The failure of Yongcheng Coal & Electricity Holding Group to redeem a 1 billion yuan bond has helped touch off tremors in China's domestic debt market.    © AP

NARAYANAN SOMASUNDARAM, Nikkei Asia chief banking and financial correspondent

December 29, 2020 22:06 JST


HONG KONG -- Chinese regulators on Tuesday suspended the country's largest credit rating agency for failures they said contributed to the default last month of state-owned Yongcheng Coal & Electricity Holding Group.

Yongcheng's failure to redeem the 1 billion yuan ($152.95 million) bond on Nov. 10, just weeks after a fresh debt sale, helped touch off tremors in China's domestic debt market, the world's second largest.

In reaction to the default and a series of other high-profile missed payments, Beijing has put a spotlight in recent days on the country's rating agencies which rarely have given a rating below AA+.


In its announcement on Tuesday, the National Association of Financial Market Institutional Investors, or NAFMII, which regulates the country's interbank bond market, said that it would suspend the debt rating business of China Chengxin International Credit Rating for three months for failures related to its assessment of Yongcheng.

It ordered the ratings agency to "carry out comprehensive and in-depth rectification in response to the problems exposed in this incident."

Chengxin had given its highest AAA rating on the defaulted bond. The regulator said Chengxin failed to conduct on-site due diligence or interviews of key managers at Yongcheng.

It also said the agency failed to check into delayed salary and debt payments by Yongcheng and its parent company. It noted failures in the agency's internal quality control mechanisms and compliance supervision.

The action on Chengxin comes days after the Central Commission for Discipline Inspection, China's graft-busting agency, released a video of two former executives of Golden Credit Rating in which they appeared to confess to taking bribes from the companies in exchange for higher scoring.

The China Securities Regulatory Commission has barred the agency from taking on new business for three months.

Moody's Investors Service owns a 30% stake in Chengxin, according to its latest annual report.

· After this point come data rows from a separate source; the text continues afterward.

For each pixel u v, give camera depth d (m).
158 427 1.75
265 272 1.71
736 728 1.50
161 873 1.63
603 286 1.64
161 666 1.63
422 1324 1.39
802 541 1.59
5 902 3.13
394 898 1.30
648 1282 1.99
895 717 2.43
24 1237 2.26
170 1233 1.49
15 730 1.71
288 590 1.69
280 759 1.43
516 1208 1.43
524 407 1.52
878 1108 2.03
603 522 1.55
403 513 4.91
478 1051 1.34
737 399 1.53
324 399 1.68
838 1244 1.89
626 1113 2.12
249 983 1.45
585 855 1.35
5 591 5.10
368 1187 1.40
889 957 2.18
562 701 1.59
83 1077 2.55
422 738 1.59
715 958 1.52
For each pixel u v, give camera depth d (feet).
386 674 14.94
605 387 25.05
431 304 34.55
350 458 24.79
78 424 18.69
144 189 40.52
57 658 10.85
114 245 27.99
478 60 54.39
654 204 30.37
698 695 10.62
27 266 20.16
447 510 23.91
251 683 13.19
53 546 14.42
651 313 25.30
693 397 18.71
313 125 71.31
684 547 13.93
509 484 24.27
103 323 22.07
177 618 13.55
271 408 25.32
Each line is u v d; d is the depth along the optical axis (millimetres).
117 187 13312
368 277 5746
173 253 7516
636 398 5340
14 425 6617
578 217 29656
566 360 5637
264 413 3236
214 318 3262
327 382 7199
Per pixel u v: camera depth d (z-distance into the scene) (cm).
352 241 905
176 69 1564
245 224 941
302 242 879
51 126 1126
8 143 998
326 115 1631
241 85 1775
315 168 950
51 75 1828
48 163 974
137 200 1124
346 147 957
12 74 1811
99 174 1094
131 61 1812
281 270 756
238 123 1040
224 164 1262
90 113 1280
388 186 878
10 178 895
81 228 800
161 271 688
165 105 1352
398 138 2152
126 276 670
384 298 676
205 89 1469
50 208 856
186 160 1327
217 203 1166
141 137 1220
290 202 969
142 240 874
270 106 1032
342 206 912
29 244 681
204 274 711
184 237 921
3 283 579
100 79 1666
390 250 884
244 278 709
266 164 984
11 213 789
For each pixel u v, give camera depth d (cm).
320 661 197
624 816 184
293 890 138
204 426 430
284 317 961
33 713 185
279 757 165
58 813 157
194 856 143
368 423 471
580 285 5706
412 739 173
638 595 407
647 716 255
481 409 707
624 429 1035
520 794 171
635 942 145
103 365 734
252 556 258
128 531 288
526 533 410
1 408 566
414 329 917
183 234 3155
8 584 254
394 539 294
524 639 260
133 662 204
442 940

Last year it initially sought to raise that to a majority interest before instead pursuing its own domestic ratings license in China. Rivals S&P Global Ratings and Fitch Ratings both recently have received domestic licenses.

Aside from Chengxin, NAFMII also is investigating the banks that underwrote Yongcheng's bonds and its accounting firm. It also has threatened to sanction Haitong Securities over its handling of Yongcheng issues.

After Yongcheng, Tsinghua Unigroup, an affiliate of Beijing's Tsinghua University, failed to repay a $450 million dollar bond and a 1.3 billion yuan local issue. Huachen Automotive Group Holdings, a state-run carmaker and parent of the local partner of BMW, also defaulted and later entered into bankruptcy protection.

Fashion group Shandong Ruyi Technology Group, once hailed as the "LVMH of China," missed the deadline on two domestic bonds -- a maturity and an interest payment -- in 24 hours.

Analysts and international ratings agencies forecast more pain ahead. In the offshore market, where Chinese companies borrow in foreign currencies, about $104 billion worth of bonds will mature in 2021, 40% more than this year.

Some 7.1 trillion yuan worth of bonds are due to mature in the domestic market, with Fitch warning that 1.15 trillion yuan of that relates to companies with excessive borrowings or weak balance sheets.

The specter of rising defaults is exposing the quality of ratings by Chinese agencies. Two-thirds of all bonds rated by domestic agencies -- including those from Tsinghua Unigroup and Yongcheng Coal at the time they defaulted -- have either a AAA or AA+ rating, while almost all have an investment grade rating.

A gap between the ratings issued by Chinese credit agencies and those of their Western peers is often apparent.

In the case of Shandong Ruyi, while both Moody's and S&P classified the company in the "junk" rating category all along, China's Dagong Global Credit Rating gave it AA+ until a downgrade to AA- in March.